Start of Source records

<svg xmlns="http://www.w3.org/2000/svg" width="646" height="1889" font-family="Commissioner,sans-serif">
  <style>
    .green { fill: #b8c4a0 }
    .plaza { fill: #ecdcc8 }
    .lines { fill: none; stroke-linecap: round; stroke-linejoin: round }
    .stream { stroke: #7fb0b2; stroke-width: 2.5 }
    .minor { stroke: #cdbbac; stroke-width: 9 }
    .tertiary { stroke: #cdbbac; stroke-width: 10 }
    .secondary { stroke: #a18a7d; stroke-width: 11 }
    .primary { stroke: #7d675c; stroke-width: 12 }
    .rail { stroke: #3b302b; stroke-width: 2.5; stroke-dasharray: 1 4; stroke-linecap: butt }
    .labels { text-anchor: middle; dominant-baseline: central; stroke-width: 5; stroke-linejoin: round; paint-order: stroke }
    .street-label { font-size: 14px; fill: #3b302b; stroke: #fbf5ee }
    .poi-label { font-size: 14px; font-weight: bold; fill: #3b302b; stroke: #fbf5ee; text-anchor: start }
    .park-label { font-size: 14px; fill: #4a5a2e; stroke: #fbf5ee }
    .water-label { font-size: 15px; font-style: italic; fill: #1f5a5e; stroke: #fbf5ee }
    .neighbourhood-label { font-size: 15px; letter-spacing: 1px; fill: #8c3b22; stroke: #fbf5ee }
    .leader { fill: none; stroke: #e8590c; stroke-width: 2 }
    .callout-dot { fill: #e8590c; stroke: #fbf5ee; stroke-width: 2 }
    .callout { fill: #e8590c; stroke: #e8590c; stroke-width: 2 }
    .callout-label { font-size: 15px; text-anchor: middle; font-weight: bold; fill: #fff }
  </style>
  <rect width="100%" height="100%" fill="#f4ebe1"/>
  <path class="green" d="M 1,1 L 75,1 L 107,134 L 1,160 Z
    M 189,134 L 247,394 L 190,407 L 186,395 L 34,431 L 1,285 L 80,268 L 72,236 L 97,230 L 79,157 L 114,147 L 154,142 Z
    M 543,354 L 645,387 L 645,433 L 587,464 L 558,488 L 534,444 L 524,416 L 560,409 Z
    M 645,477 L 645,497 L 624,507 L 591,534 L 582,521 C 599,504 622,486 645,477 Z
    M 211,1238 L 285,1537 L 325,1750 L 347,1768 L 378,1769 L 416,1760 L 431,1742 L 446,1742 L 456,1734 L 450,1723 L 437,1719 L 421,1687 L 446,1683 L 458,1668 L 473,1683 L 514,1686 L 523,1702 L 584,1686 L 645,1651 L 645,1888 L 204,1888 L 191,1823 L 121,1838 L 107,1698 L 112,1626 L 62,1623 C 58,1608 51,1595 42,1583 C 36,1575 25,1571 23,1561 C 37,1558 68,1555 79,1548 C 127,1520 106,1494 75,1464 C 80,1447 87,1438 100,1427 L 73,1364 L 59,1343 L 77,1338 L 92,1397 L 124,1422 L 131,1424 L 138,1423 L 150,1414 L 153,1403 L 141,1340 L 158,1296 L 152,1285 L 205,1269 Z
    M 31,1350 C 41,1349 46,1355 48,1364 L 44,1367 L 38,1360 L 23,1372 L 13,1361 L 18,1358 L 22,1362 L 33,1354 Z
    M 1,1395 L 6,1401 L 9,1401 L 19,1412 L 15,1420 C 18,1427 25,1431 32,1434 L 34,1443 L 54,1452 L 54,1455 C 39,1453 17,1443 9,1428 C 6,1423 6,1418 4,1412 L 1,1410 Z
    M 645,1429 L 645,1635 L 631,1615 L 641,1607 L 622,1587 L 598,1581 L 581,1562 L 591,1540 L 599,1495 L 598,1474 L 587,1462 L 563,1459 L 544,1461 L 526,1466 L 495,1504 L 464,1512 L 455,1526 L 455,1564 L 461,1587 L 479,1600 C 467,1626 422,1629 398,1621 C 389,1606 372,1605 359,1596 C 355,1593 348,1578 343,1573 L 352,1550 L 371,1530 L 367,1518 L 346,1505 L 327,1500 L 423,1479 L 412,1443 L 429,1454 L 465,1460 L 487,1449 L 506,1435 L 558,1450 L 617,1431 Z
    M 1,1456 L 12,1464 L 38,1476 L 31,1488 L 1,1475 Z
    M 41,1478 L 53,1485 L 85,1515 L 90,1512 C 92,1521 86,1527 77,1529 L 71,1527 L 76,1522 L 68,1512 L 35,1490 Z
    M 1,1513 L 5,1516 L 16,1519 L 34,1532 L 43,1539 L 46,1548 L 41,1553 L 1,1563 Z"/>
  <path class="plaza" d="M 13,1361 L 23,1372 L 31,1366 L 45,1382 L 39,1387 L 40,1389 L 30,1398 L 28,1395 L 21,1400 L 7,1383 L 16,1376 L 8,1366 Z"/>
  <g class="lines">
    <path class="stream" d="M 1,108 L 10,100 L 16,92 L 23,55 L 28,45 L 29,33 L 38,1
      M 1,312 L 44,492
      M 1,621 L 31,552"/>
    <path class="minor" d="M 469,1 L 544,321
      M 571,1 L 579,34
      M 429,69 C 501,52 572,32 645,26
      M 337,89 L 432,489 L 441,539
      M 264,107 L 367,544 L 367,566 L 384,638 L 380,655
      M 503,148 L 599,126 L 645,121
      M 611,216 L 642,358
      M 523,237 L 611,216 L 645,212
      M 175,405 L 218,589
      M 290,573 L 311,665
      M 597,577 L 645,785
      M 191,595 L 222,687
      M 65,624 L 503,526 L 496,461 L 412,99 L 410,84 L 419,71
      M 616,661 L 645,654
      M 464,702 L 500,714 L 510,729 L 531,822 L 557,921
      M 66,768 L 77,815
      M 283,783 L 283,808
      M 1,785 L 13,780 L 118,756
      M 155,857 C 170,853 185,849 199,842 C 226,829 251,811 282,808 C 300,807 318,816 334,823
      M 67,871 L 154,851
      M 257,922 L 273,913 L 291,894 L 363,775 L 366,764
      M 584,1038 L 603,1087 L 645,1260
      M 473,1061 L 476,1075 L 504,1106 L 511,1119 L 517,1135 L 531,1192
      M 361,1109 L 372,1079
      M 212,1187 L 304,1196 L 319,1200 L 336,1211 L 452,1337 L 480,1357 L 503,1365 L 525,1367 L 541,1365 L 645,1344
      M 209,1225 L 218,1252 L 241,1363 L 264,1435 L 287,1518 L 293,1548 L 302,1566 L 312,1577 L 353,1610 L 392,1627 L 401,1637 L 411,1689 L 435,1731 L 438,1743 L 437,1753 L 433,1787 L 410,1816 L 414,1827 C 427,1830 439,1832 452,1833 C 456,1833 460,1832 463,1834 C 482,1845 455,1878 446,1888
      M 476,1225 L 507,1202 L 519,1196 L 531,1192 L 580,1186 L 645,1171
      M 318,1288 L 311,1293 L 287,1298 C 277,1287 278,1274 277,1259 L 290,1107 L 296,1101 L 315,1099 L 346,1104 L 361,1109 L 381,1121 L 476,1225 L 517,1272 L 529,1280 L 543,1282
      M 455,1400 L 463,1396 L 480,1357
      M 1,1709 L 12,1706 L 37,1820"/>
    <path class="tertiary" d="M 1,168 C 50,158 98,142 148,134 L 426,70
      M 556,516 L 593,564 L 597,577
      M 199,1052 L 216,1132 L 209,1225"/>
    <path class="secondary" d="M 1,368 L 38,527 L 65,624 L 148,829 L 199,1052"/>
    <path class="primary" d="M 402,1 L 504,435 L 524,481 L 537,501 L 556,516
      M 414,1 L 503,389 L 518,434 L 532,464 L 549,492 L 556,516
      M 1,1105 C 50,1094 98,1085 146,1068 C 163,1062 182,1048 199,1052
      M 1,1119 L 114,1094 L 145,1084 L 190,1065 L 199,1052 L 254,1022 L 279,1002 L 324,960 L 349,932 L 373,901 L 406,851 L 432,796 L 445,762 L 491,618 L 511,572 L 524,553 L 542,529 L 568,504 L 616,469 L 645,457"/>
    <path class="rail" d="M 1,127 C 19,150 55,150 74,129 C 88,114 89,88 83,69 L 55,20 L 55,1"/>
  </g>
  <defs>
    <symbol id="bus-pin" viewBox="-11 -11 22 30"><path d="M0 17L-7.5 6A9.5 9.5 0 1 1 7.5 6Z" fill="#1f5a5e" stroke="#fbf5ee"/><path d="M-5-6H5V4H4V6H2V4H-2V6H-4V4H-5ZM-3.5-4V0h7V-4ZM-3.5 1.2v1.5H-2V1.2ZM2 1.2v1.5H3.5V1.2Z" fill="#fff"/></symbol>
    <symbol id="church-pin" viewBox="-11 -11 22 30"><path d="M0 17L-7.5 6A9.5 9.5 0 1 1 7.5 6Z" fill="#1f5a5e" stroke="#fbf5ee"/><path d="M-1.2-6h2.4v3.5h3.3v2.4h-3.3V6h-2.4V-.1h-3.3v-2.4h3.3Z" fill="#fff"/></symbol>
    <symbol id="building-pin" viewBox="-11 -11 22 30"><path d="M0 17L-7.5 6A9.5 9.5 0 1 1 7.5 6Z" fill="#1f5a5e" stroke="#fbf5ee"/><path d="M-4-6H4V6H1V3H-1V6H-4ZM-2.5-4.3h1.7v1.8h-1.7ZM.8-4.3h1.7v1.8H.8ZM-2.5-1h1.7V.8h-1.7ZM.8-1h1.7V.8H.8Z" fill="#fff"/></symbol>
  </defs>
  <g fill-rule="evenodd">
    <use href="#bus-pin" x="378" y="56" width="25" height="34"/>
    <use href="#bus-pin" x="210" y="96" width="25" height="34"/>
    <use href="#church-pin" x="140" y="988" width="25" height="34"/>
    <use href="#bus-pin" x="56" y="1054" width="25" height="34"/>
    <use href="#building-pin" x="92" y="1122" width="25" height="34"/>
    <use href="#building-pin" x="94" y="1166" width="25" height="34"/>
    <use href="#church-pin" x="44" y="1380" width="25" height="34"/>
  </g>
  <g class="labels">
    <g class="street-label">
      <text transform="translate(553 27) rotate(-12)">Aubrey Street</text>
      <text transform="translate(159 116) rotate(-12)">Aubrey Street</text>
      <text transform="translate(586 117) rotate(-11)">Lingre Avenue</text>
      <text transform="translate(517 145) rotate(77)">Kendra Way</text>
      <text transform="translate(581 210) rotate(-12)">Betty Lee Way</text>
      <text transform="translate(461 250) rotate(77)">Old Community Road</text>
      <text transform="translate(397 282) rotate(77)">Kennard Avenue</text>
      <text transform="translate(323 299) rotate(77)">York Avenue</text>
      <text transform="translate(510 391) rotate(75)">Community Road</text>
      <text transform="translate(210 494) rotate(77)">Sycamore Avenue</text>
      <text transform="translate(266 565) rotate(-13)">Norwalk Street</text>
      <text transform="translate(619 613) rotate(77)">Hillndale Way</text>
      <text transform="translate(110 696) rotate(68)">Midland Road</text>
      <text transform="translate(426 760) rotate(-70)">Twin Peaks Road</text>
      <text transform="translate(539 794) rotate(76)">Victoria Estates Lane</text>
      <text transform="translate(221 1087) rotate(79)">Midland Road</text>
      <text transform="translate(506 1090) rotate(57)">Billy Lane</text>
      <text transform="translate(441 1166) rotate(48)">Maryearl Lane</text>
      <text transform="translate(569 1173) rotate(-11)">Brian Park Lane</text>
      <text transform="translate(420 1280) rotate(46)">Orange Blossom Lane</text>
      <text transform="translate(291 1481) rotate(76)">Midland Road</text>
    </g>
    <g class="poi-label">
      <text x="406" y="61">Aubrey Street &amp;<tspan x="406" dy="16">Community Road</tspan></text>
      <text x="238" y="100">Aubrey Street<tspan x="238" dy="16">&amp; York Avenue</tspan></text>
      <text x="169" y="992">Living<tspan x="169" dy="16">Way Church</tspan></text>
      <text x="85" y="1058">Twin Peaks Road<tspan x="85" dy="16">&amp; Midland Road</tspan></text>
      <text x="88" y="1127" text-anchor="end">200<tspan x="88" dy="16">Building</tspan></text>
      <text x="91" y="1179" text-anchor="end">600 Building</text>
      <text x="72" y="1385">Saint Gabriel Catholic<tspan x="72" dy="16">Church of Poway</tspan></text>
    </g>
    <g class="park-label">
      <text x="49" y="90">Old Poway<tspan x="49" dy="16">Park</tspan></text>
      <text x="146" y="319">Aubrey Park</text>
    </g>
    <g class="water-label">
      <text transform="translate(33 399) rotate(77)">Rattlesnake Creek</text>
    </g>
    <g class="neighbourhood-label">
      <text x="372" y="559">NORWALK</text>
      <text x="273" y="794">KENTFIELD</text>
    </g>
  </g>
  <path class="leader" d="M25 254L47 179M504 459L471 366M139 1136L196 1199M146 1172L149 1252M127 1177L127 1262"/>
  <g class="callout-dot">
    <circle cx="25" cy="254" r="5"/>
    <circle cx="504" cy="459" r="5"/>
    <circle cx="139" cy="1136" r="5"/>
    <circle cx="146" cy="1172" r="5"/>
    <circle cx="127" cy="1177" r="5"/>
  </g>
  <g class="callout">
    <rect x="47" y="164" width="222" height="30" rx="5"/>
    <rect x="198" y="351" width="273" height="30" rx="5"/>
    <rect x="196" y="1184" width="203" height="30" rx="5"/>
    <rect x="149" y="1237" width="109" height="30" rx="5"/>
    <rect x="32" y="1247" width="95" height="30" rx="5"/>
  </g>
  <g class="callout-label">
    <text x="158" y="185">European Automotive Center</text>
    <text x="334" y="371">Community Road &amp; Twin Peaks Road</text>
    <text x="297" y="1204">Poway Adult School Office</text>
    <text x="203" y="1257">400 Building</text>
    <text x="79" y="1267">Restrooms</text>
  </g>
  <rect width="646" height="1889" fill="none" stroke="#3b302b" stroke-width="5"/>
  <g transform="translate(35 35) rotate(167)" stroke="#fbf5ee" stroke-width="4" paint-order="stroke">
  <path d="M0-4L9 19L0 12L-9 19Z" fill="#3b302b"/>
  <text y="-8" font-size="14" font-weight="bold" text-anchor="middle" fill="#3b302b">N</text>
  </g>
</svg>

End of Source records

• [Task to carry out]: Pull every line containing the string "labels" out of the data above and copy it.

• [Answer for the task]:
    .labels { text-anchor: middle; dominant-baseline: central; stroke-width: 5; stroke-linejoin: round; paint-order: stroke }
  <g class="labels">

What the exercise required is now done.